╭──

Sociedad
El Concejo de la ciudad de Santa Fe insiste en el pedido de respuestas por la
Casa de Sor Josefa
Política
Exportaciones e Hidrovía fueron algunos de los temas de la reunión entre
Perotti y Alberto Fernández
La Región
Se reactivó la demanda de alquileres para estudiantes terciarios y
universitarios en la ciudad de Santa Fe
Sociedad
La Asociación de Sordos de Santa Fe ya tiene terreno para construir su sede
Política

╰──
╭──

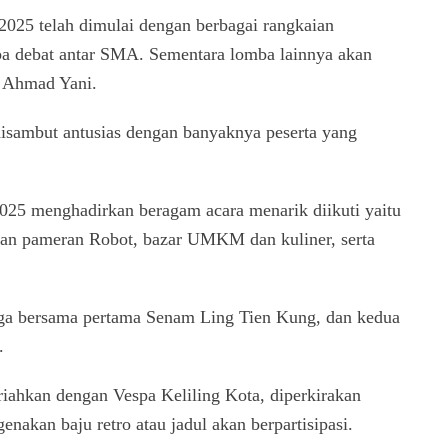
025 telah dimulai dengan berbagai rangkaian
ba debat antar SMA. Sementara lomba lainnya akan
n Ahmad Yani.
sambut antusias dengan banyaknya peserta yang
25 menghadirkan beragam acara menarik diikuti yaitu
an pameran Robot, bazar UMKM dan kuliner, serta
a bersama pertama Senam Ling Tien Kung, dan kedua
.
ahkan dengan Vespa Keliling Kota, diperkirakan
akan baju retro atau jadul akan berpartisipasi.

╰──

→ **Exercise**: Please give, as a bare number, how many lines in the listing above contain "para".

→ **Written solution**: 2